Question

1. Find the axis of symmetry of the quadratic equation y = -x^2 - 4x +1; Give your answer with x =

2. Find the vertex of the quadratic equation y = 2x^2 +8. Give your answer as an ordered pair (x, y)

3. Identify the zeros of the quadratic equation y = -(x -2)^2 + 4. Give your answer in series notation { }

Answer 1

[AI-generated answer — Bot GPT 3.5]

1. To find the axis of symmetry of the quadratic equation y = -x^2 - 4x + 1, we need to find the x-coordinate of the vertex. The x-coordinate of the vertex can be found using the formula x = -b/2a. In this case, a = -1 and b = -4. Therefore, x = -(-4)/(2*(-1)) = 2. So, the axis of symmetry is x = 2.

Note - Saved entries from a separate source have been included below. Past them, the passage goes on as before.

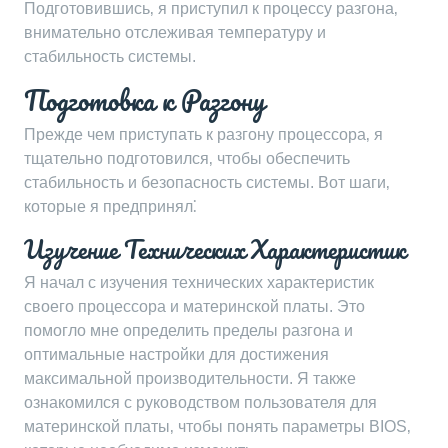
Подготовившись‚ я приступил к процессу разгона‚
внимательно отслеживая температуру и
стабильность системы.
Подготовка к Разгону
Прежде чем приступать к разгону процессора‚ я
тщательно подготовился‚ чтобы обеспечить
стабильность и безопасность системы. Вот шаги‚
которые я предпринял⁚
Изучение Технических Характеристик
Я начал с изучения технических характеристик
своего процессора и материнской платы. Это
помогло мне определить пределы разгона и
оптимальные настройки для достижения
максимальной производительности. Я также
ознакомился с руководством пользователя для
материнской платы‚ чтобы понять параметры BIOS‚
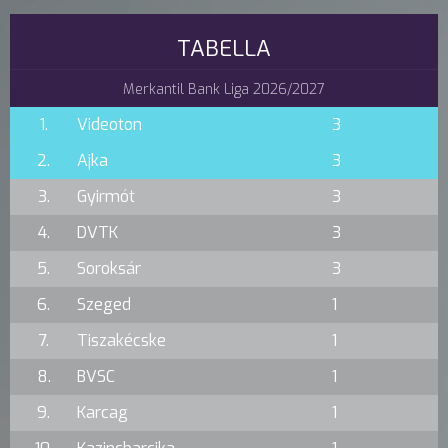
TABELLA
Merkantil Bank Liga 2026/2027
1.
Videoton
3
2.
Ajka
3
3.
Gyirmót
3
4.
DVTK
3
5.
Soroksár
3
6.
Szeged
1
7.
Tiszakécske
1
8.
BVSC
1
9.
Karcag
1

2. To find the vertex of the quadratic equation y = 2x^2 + 8, we need to find the coordinates of the vertex which can be found using the formula (x, y) = (-b/2a, f(-b/2a)). In this case, a = 2 and b = 0. Therefore, (x, y) = (0, f(0)) = (0, 8). So, the vertex is (0, 8).

3. To identify the zeros of the quadratic equation y = -(x - 2)^2 + 4, we set y to 0 and solve for x. -(x - 2)^2 + 4 = 0. This can be simplified to (x - 2)^2 = 4. Taking the square root of both sides, we get x - 2 = ±2. Therefore, x = 2 ± 2. So, the zeros are {0, 4}.